======== Texto para revisar

Jugar a las iconologías en literatura es un ejercicio aún más complejo e infinito. Casi toda la poesía de Góngora es jeroglífica; pero su cornucopia culterana no es menos enrevesada que el mordiente conceptismo de Gracián o Quevedo, otros dos grandes «emblemáticos». Las lenguas literarias tienen todas una potente línea de espiritismo verbal. En inglés llega desde el «eufuismo» de Lyly hasta Nabokov; Joyce es la pura superstición ocultista. En francés, Mallarmé empieza lo que nunca acabaron los barrocos como Sponde o los matemáticos del alejandrino como Racine. ¿Será que, como dijo Diderot, «toda poesía es emblemática»?

Pero también se ha hecho mucha poesía hermética en la arquitectura, y ahí, con la piedra, el espacio y el verdín de los tiempos, la indagación se anima. Pocas intrigas tan tónicas como reconstruir (René Taylor lo hizo de modo impecable) el arduo plan simbólico del Templo de Salomón en la planta conceptual que esos formidables teósofos que fueron Herrera y Felipe II idearon para El Escorial. Y para los que prefieren sendas menos trilladas, nada como irse al bello pueblo guipuzcoano de Oñate y, parados ante la espléndida universidad del siglo XVI, ponerse a leer las citas de la Hyeroglyphica de Horapolo, de Ripa, Alciato y otros tratadistas que adornan los relieves y estatuas de su portada (ayuda mucho en la pesquisa el libro de González de Zárate y Ruiz de Ael Humanismo y arte en la Universidad de Oñate ). A pocos kilómetros, el santuario de Aránzazu nos enseña, gracias al templo de Sáenz de Oiza, las puertas de Chillida y el frontis apostólico de Oteiza para la fachada, que también los modernos saben hacer oculta «arquitectura parlante».

Acabo esta reseña regresando al libro de Ripa. Lugares, pasiones, virtudes, cambios de hora y ánimo; casi todo tiene cabida en la Iconología, donde las glosas en latín y griego y el comentario van a veces acompañados de bellas xilografías. La finalidad de esta literatura emblemática renacentista era, como señaló Praz, doble y aun contrapuesta: jeroglífica y didáctica. Por un lado, el establecimiento de un lenguaje esotérico cerrado, como los signos de los cartuchos egipcios, a la comprensión mayoritaria. Por otro, la explicación a través de las imágenes codificadas de principios éticos y normas religiosas. Pero no apartándose nunca de esa «acutezza recondita» que Castiglione, en su Cortesano recomendaba para «dar de alguna forma una mayor autoridad a la escritura, causar en el lector más cautela, atención y reflexión, y deleitar con el ingenio y los conocimientos del escritor».

================
======== Datos aportados

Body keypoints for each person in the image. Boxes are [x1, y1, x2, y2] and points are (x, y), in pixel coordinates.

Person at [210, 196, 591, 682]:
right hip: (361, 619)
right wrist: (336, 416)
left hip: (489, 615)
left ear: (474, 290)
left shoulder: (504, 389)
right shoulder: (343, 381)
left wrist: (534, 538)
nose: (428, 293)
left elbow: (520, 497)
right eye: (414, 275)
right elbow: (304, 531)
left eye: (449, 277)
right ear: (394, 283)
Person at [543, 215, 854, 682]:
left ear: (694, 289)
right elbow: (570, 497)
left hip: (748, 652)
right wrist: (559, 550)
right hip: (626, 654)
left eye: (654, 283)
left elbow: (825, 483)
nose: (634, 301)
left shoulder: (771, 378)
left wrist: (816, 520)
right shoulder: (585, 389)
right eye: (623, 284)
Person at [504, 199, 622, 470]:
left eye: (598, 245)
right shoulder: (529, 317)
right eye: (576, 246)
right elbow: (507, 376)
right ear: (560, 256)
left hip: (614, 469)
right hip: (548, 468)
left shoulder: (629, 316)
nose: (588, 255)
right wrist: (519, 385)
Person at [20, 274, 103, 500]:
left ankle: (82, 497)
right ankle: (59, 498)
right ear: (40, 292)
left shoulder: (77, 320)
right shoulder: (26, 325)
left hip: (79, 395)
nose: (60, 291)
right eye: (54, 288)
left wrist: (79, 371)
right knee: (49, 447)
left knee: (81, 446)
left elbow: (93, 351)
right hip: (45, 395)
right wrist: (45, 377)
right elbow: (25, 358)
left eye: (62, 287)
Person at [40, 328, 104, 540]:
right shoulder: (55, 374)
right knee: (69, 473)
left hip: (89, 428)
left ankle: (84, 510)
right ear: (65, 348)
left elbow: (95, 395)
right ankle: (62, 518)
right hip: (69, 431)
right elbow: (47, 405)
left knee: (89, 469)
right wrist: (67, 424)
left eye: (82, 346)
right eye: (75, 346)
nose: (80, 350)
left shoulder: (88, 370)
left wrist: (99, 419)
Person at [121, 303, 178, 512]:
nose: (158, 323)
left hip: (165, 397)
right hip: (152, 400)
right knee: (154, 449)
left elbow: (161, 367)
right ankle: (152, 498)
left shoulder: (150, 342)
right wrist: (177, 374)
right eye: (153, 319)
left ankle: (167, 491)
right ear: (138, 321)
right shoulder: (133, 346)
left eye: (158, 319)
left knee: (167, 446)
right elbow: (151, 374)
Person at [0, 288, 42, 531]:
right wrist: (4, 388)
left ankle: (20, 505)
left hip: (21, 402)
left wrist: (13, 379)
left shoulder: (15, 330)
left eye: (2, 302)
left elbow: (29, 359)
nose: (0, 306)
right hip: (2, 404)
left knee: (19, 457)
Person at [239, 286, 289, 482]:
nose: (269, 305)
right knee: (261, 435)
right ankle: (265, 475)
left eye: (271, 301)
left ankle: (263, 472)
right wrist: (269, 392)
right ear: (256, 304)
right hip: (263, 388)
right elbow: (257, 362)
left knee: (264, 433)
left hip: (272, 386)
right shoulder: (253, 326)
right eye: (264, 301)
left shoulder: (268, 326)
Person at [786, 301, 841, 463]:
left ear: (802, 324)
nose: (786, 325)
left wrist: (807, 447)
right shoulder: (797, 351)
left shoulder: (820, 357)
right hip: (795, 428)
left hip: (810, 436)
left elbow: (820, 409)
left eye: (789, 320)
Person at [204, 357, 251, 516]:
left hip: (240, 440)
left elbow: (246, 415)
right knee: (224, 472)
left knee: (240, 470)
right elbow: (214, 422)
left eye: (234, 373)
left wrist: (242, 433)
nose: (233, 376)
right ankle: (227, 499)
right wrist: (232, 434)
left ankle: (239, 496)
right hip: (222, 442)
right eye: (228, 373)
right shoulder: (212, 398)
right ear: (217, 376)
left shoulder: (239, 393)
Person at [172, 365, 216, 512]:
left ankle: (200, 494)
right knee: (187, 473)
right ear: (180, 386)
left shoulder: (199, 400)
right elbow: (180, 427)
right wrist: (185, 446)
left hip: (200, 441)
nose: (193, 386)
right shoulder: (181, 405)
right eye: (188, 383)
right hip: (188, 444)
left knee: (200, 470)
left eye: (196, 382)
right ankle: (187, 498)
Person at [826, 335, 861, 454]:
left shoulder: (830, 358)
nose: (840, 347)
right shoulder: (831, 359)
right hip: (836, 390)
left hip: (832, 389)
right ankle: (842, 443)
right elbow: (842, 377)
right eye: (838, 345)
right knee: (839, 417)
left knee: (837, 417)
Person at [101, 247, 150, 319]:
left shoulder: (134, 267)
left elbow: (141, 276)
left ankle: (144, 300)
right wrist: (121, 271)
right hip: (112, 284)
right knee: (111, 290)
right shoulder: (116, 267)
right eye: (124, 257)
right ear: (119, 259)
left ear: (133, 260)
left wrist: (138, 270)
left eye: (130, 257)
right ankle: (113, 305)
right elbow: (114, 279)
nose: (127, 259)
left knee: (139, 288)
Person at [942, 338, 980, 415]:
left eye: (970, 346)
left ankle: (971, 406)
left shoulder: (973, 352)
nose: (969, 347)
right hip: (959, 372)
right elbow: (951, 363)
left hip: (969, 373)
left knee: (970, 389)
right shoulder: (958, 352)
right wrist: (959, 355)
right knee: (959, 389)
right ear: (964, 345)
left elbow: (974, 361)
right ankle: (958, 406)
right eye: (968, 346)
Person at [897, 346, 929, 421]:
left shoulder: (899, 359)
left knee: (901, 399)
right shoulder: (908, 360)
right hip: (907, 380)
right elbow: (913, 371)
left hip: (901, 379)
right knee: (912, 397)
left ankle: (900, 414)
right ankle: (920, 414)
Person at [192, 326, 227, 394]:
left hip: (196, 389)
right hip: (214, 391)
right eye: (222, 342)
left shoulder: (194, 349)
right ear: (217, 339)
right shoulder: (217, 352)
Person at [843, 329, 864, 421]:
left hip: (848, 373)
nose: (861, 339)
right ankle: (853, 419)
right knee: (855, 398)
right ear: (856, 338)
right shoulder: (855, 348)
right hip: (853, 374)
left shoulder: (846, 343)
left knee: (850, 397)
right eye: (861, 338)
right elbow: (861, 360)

================

### Tarea 1
En el texto sobre la literatura emblemática, ¿quién reconstruyó de modo impecable el plan simbólico del Templo de Salomón en la planta de El Escorial?
### Tarea 2
Enumera los efectos que, según el texto sobre la literatura emblemática, Castiglione atribuía a la «acutezza recondita».
### Tarea 3
Prosigue el texto sobre la literatura emblemática a partir de su última frase.

### Respuesta escrita 1
René Taylor.

### Respuesta escrita 2
- Dar de alguna forma una mayor autoridad a la escritura.
- Causar en el lector más cautela, atención y reflexión.
- Deleitar con el ingenio y los conocimientos del escritor.

### Respuesta escrita 3
No se lee ya a Ripa, aunque sus estampas aún gusten, ni nos regimos diariamente por los Emblemas morales que nuestro gran lexicógrafo Sebastián de Covarrubias publicó en 1610 para enseñar también a comunicarse rectamente con Dios. No sólo el signo enigmático; la ejemplaridad que estos emblemas proponían se ha perdido igualmente en el tumulto de los actuales iconos, en el que el tebeo y la videoconsola son –para desconsuelo de refractarios como yo– sustitutos radicales de la mitología clásica o los personajes bíblicos. Peor que las nuevas tecnologías son, me parece, las nuevas educaciones, que están consiguiendo que la mayoría de jóvenes no sepan quién es Aarón y menos aún Breton. Por eso se afianza, en las catacumbas, el secreto del arte. El siglo XX dio a Mandelstam y a Kafka, Dadá y el dodecafonismo, la poesía concreta, la abstracción masónica, el surrealismo nigromántico, la panacea del Oulipo, el arte conceptual.

Una nueva internacional emblematista habrá de surgir en el XXI, y en algún remoto lugar del universo, quizá en el mágico Oriente, alguien esté ya compilando los repertorios iconológicos que servirán al hombre del milenio próximo para descifrar nuestra programada vida presente.